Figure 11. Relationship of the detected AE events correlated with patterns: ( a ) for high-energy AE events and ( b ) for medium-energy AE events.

___

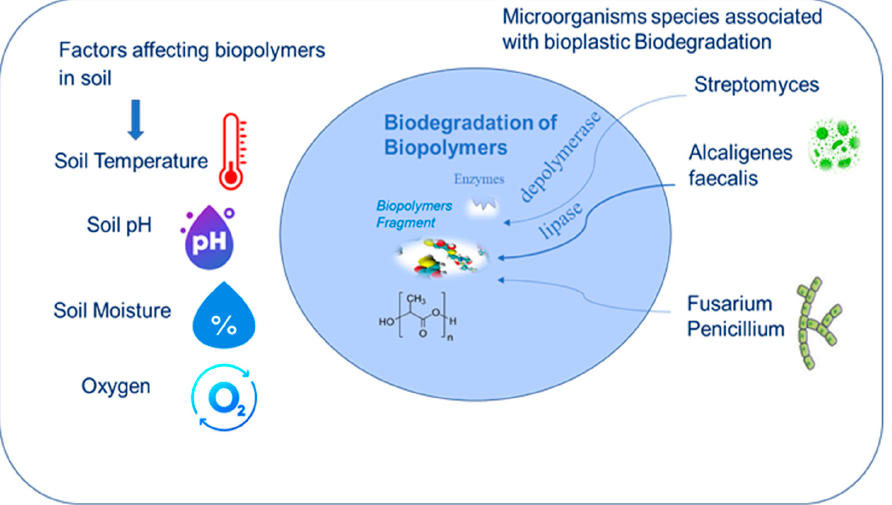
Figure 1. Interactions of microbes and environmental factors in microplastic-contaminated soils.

___

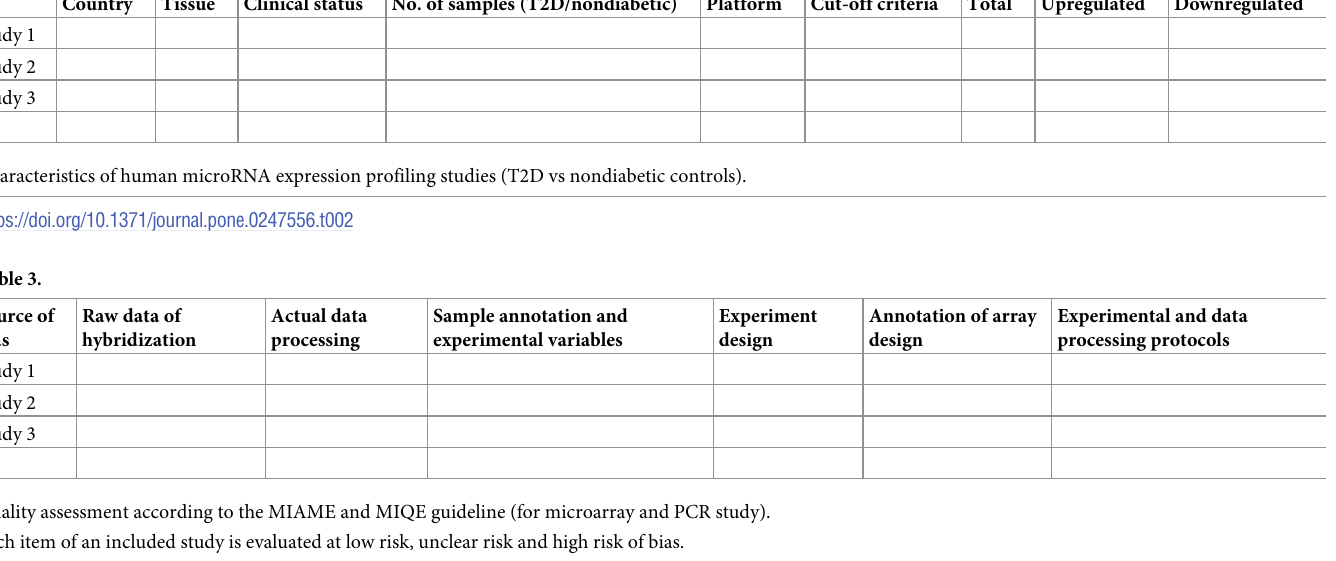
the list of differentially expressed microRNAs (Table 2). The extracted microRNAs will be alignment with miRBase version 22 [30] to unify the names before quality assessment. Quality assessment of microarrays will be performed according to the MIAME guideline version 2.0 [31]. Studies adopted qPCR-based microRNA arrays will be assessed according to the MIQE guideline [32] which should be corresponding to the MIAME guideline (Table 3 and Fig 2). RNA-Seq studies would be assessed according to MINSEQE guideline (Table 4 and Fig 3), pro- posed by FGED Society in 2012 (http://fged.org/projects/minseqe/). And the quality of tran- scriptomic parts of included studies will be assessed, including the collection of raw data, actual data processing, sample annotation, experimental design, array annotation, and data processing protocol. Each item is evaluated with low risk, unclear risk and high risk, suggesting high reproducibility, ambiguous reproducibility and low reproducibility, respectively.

___

In the material, find each line with the word "Figure" and list it.

_ANSWER SPACE_.
Figure 11. Relationship of the detected AE events correlated with patterns: ( a ) for high-energy AE events and ( b ) for medium-energy AE events.
Figure 1. Interactions of microbes and environmental factors in microplastic-contaminated soils.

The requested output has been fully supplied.